可以将文章内容翻译成中文,广告屏蔽插件可能会导致该功能失效(如失效,请关闭广告屏蔽插件后再试):
问题:
I am new to airflow and trying to setup airflow to run ETL pipelines. I was able to install
- airflow
- postgres
- celery
- rabbitmq
I am able to test run the turtorial dag. When i try to schedule the jobs, scheduler is able to pick it up and queue the jobs which i could see on the UI but tasks are not running. Could somebody help me fix ths issue? I believe i am missing most basic airflow concept here. below is the airflow.cfg
Here is my config file:
[core] airflow_home = /root/airflow dags_folder = /root/airflow/dags base_log_folder = /root/airflow/logs executor = CeleryExecutor sql_alchemy_conn = postgresql+psycopg2://xxxx.amazonaws.com:5432/airflow api_client = airflow.api.client.local_client [webserver] web_server_host = 0.0.0.0 web_server_port = 8080 web_server_worker_timeout = 120 worker_refresh_batch_size = 1 worker_refresh_interval = 30 [celery] celery_app_name = airflow.executors.celery_executor celeryd_concurrency = 16 worker_log_server_port = 8793 broker_url = amqp://rabbit:rabbit@x.x.x.x/rabbitmq_vhost celery_result_backend = db+postgresql+psycopg2://postgres:airflow@xxx.amazonaws.com:5432/airflow flower_host = 0.0.0.0 flower_port = 5555 default_queue = default
DAG: This is the tutorial dag i used
and the start date for my dag is -- 'start_date': datetime(2017, 4, 11),
回答1:
have your run all the three components of airflow, namely:
airflow webserver airflow scheduler airflow worker
If you only run the previous two, the tasks will be queued, but not executed. airflow worker will provide the workers that actually execute the dags.
Also btw, celery 4.0.2 is not compatible with airflow 1.7 or 1.8 currently.

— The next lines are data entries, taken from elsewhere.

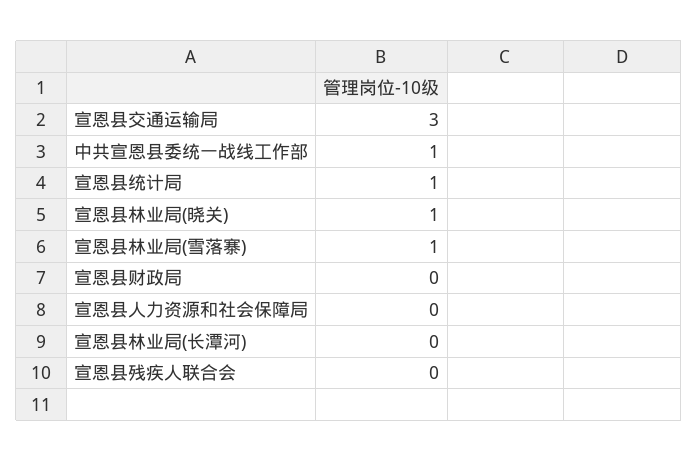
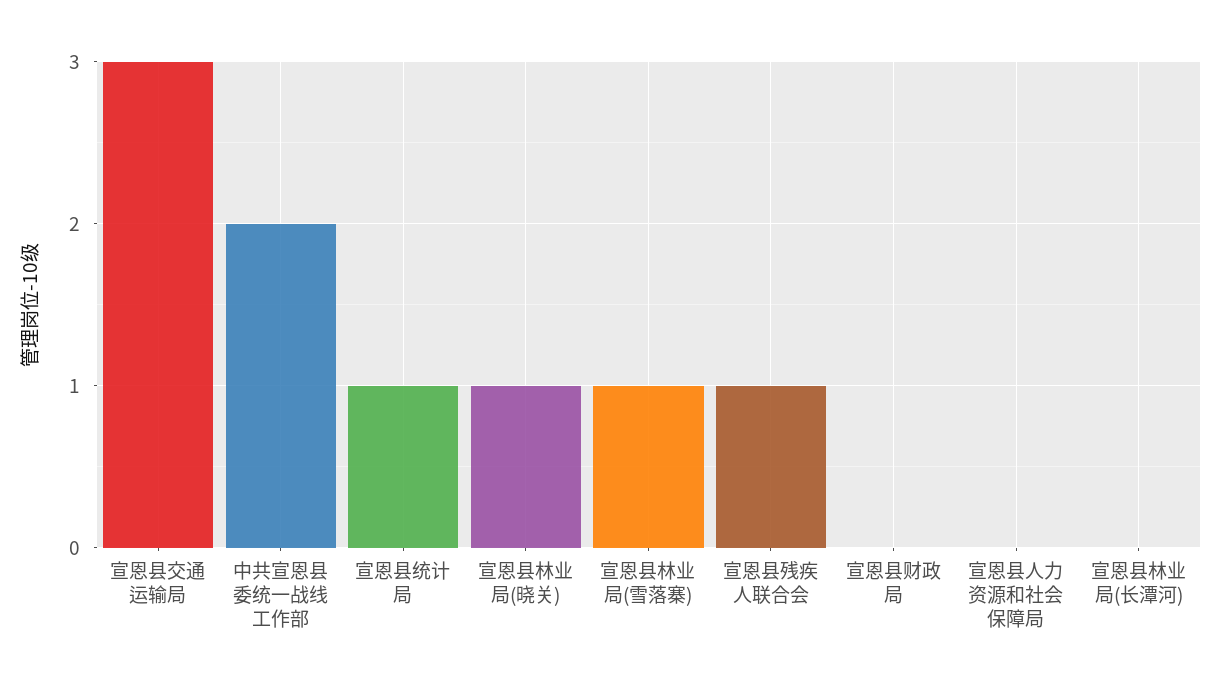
  {
    "宣恩县交通运输局": 3,
-   "中共宣恩县委统一战线工作部": 1,
+   "中共宣恩县委统一战线工作部": 2,
    "宣恩县统计局": 1,
    "宣恩县林业局(晓关)": 1,
    "宣恩县林业局(雪落寨)": 1,
    "宣恩县财政局": 0,
    "宣恩县人力资源和社会保障局": 0,
    "宣恩县林业局(长潭河)": 0,
-   "宣恩县残疾人联合会": 0
+   "宣恩县残疾人联合会": 1
  }

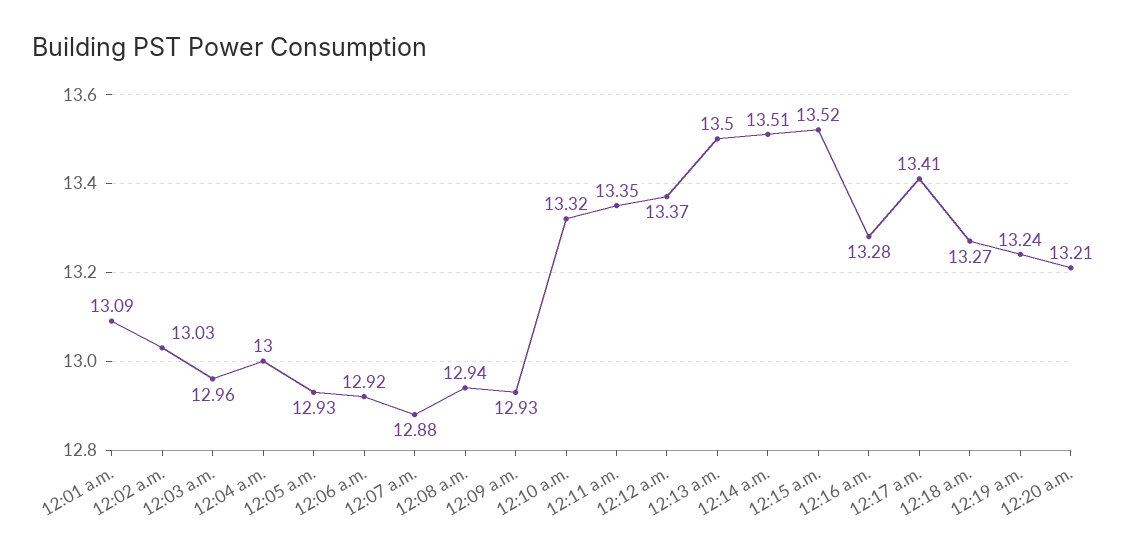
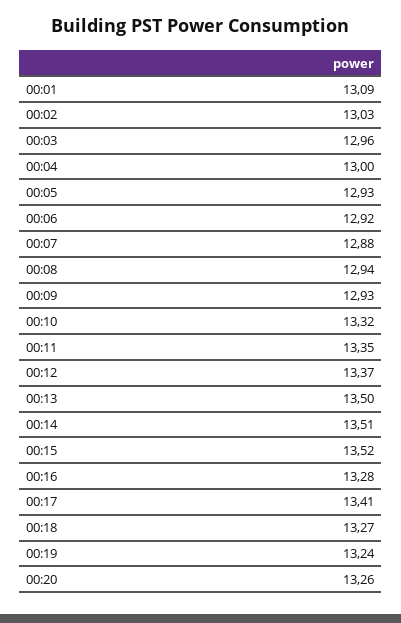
  {
    "12:01 a.m.": 13.09,
    "12:02 a.m.": 13.03,
    "12:03 a.m.": 12.96,
    "12:04 a.m.": 13,
    "12:05 a.m.": 12.93,
    "12:06 a.m.": 12.92,
    "12:07 a.m.": 12.88,
    "12:08 a.m.": 12.94,
    "12:09 a.m.": 12.93,
    "12:10 a.m.": 13.32,
    "12:11 a.m.": 13.35,
    "12:12 a.m.": 13.37,
    "12:13 a.m.": 13.5,
    "12:14 a.m.": 13.51,
    "12:15 a.m.": 13.52,
    "12:16 a.m.": 13.28,
    "12:17 a.m.": 13.41,
    "12:18 a.m.": 13.27,
    "12:19 a.m.": 13.24,
-   "12:20 a.m.": 13.21
+   "12:20 a.m.": 13.26
  }

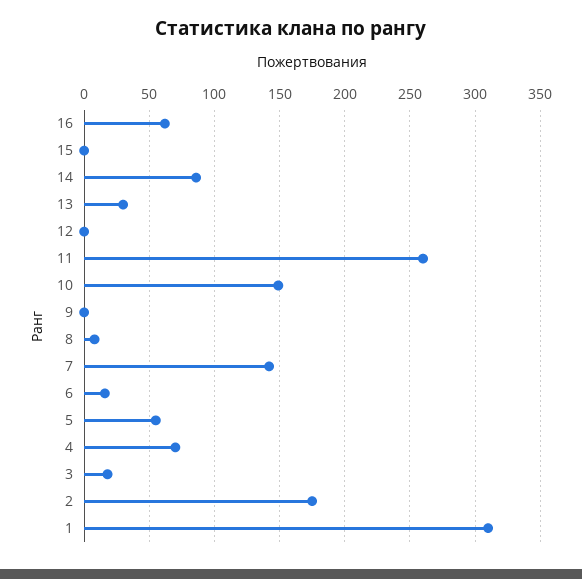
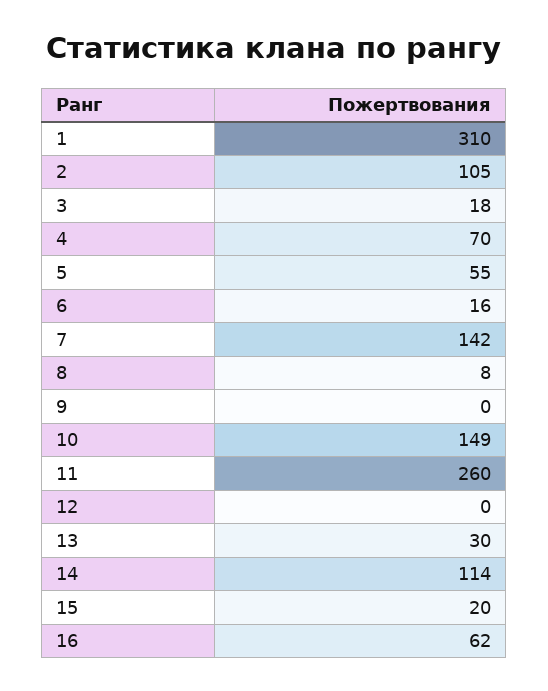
  {
    "16": 62,
-   "15": 0,
+   "15": 20,
-   "14": 85,
+   "14": 114,
    "13": 30,
    "12": 0,
    "11": 260,
    "10": 149,
    "9": 0,
    "8": 8,
    "7": 142,
    "6": 16,
    "5": 55,
    "4": 70,
    "3": 18,
-   "2": 175,
+   "2": 105,
    "1": 310
  }

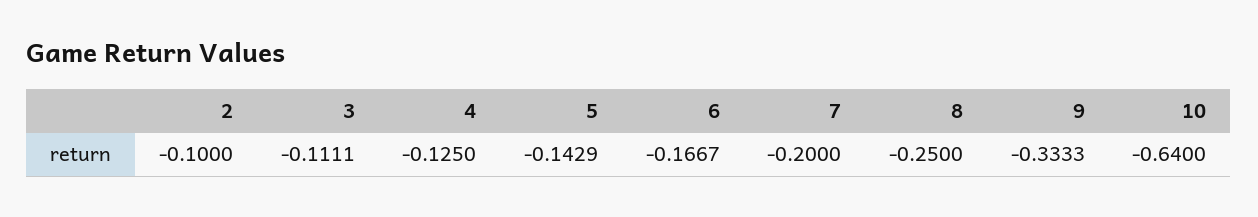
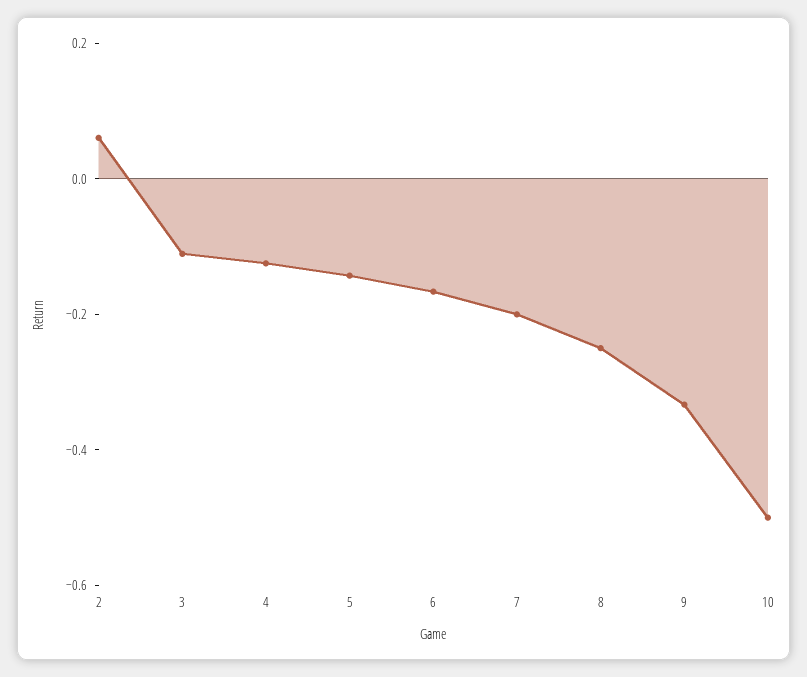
  {
-   "2": -0.1,
+   "2": 0.05,
    "3": -0.1111,
    "4": -0.125,
    "5": -0.1429,
    "6": -0.1667,
    "7": -0.2,
    "8": -0.25,
    "9": -0.3333,
-   "10": -0.64
+   "10": -0.5
  }

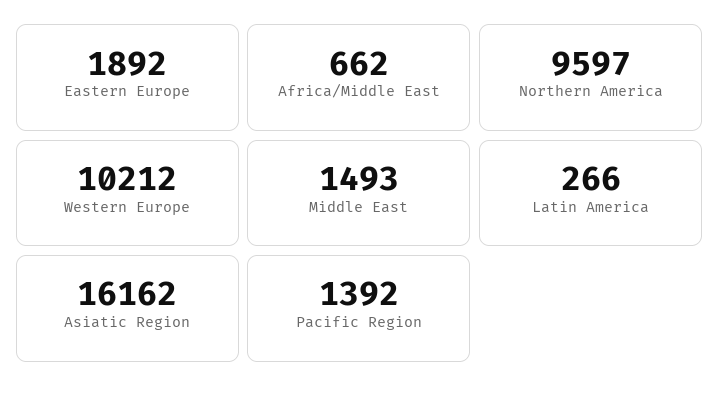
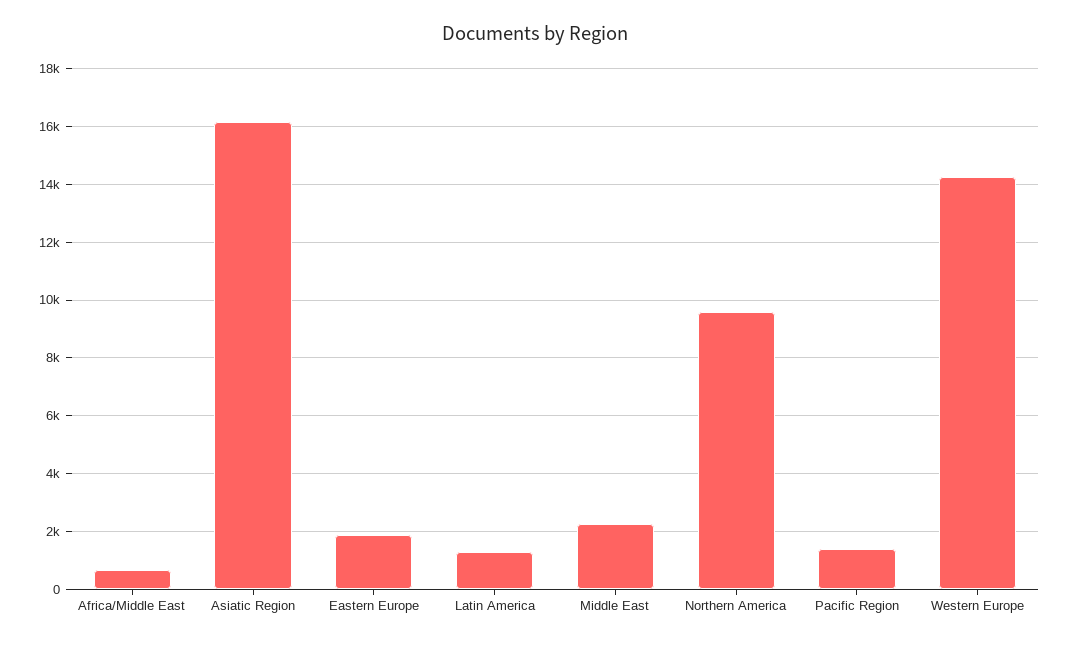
  {
    "Eastern Europe": 1892,
    "Africa/Middle East": 662,
    "Northern America": 9597,
-   "Western Europe": 10212,
+   "Western Europe": 14250,
-   "Middle East": 1493,
+   "Middle East": 2250,
-   "Latin America": 266,
+   "Latin America": 1250,
    "Asiatic Region": 16162,
    "Pacific Region": 1392
  }

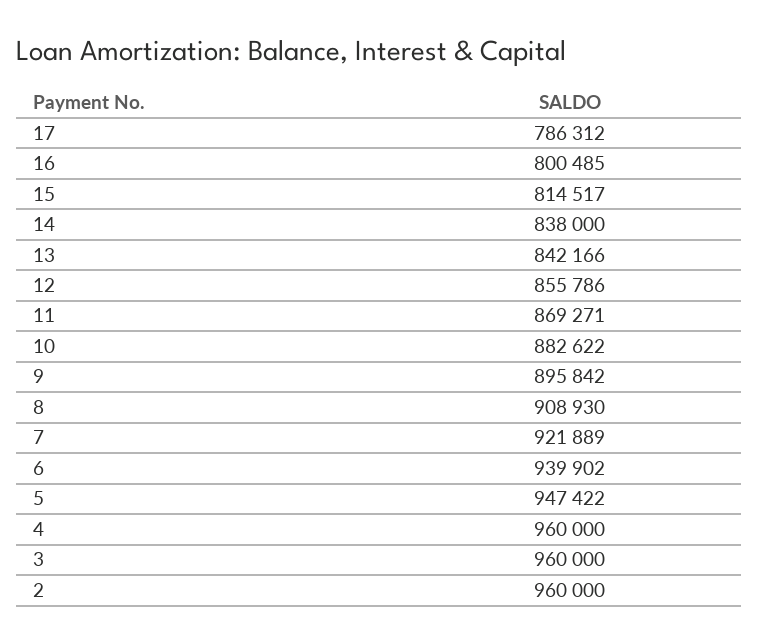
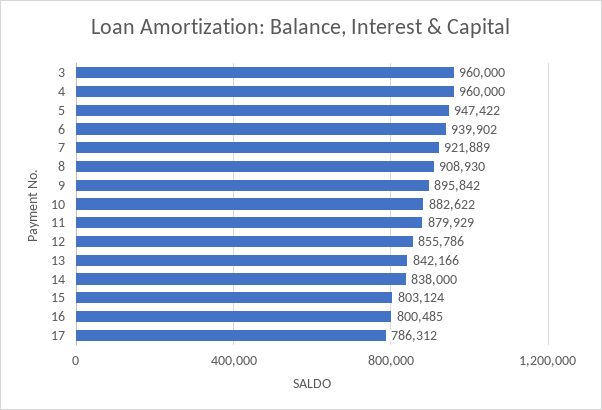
  {
    "17": 786312,
    "16": 800485,
-   "15": 814517,
+   "15": 803124,
    "14": 838000,
    "13": 842166,
    "12": 855786,
-   "11": 869271,
+   "11": 879929,
    "10": 882622,
    "9": 895842,
    "8": 908930,
    "7": 921889,
    "6": 939902,
    "5": 947422,
    "4": 960000,
-   "3": 960000,
+   "3": 960000
-   "2": 960000
  }

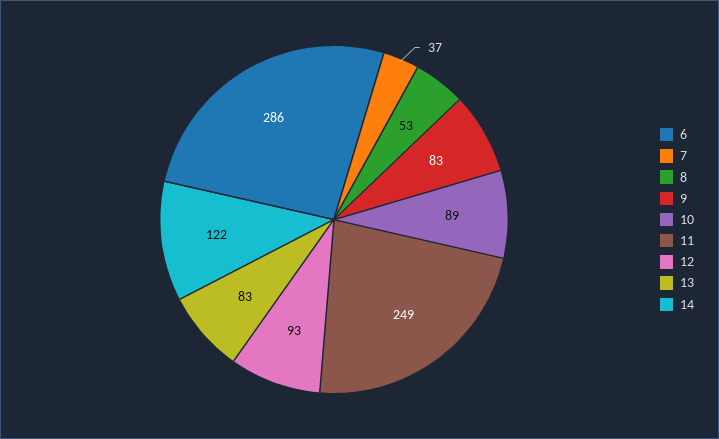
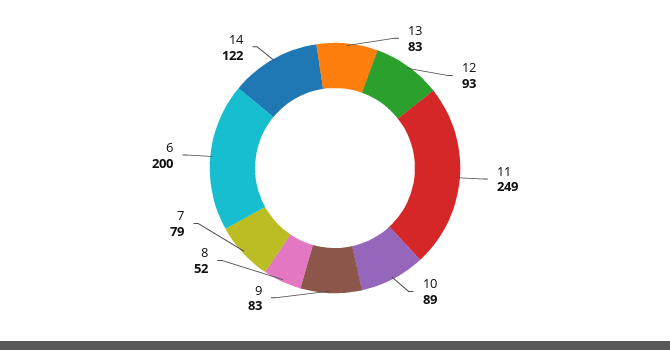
  {
-   "6": 286,
+   "6": 200,
-   "7": 37,
+   "7": 79,
-   "8": 53,
+   "8": 52,
    "9": 83,
    "10": 89,
    "11": 249,
    "12": 93,
    "13": 83,
    "14": 122
  }

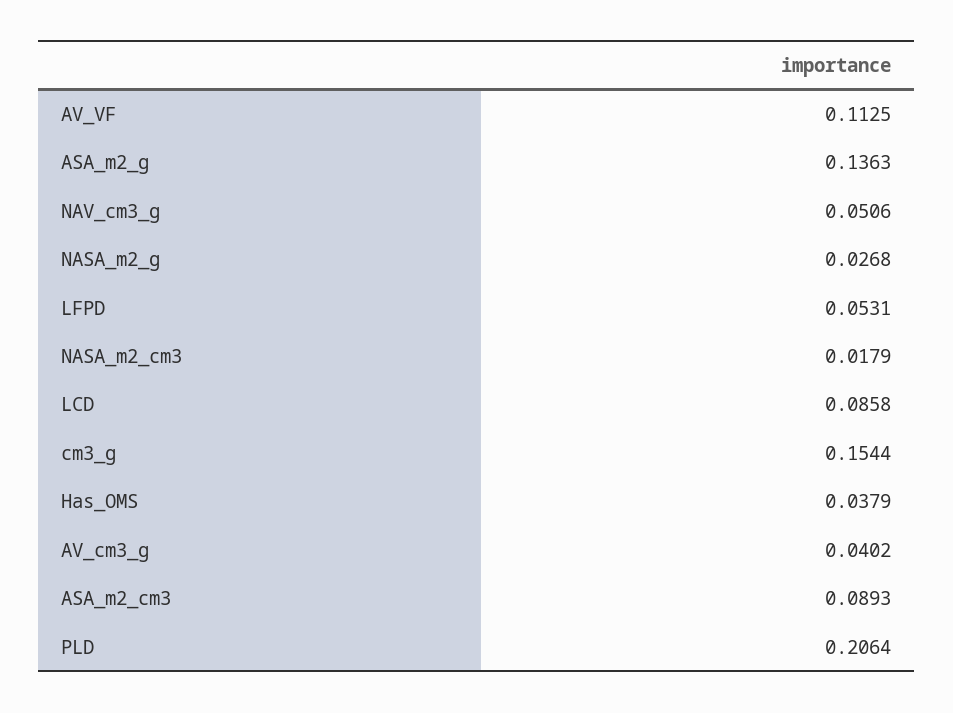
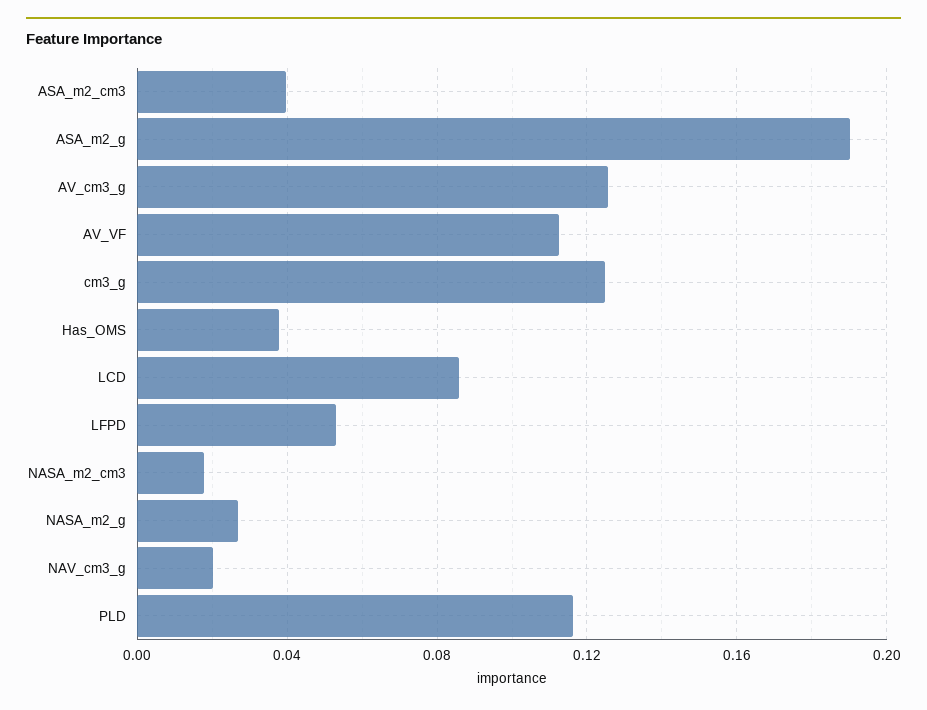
  {
    "AV_VF": 0.1125,
-   "ASA_m2_g": 0.1363,
+   "ASA_m2_g": 0.19,
-   "NAV_cm3_g": 0.0506,
+   "NAV_cm3_g": 0.02,
    "NASA_m2_g": 0.0268,
    "LFPD": 0.0531,
    "NASA_m2_cm3": 0.0179,
    "LCD": 0.0858,
-   "cm3_g": 0.1544,
+   "cm3_g": 0.125,
    "Has_OMS": 0.0379,
-   "AV_cm3_g": 0.0402,
+   "AV_cm3_g": 0.125,
-   "ASA_m2_cm3": 0.0893,
+   "ASA_m2_cm3": 0.04,
-   "PLD": 0.2064
+   "PLD": 0.115
  }

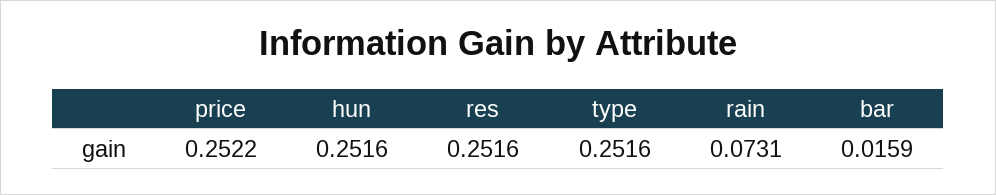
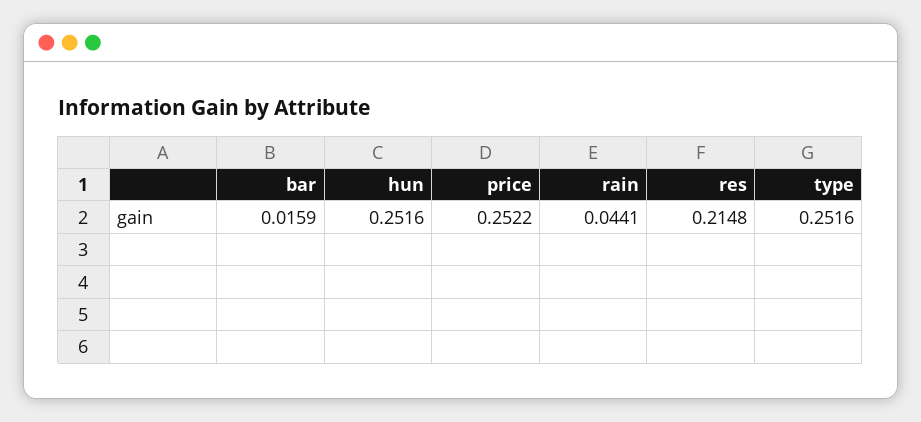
  {
    "price": 0.2522,
    "hun": 0.2516,
-   "res": 0.2516,
+   "res": 0.2148,
    "type": 0.2516,
-   "rain": 0.0731,
+   "rain": 0.0441,
    "bar": 0.0159
  }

Use celery 3 instead.
回答2:
I tried to upgrade to airflow v1.8 today as well and struggled with celery and rabbitmq. What helped was the change from librabbitmq (which is used by default when just using amqp) to pyamqp in airflow.cfg
broker_url = pyamqp://rabbit:rabbit@x.x.x.x/rabbitmq_vhost
(This is where i got the idea from: https://github.com/celery/celery/issues/3675)
回答3:
I realise your problem is already answered and was related to a celery version mismatch, but I've also seen tasks queue and never run because I changed the logs location to a place where the airflow service user did not have permission to write.
In the example airflow.cfg given in the question above: base_log_folder = /root/airflow/logs
I am using AWS EC2 machine and changed the logs to write to base_log_folder = /mnt/airflow/logs
In the UI there is no indication given as to why tasks are queued, it just says "unknown, all dependencies are met ..." Giving the airflow daemon/service user permission to write fixed it.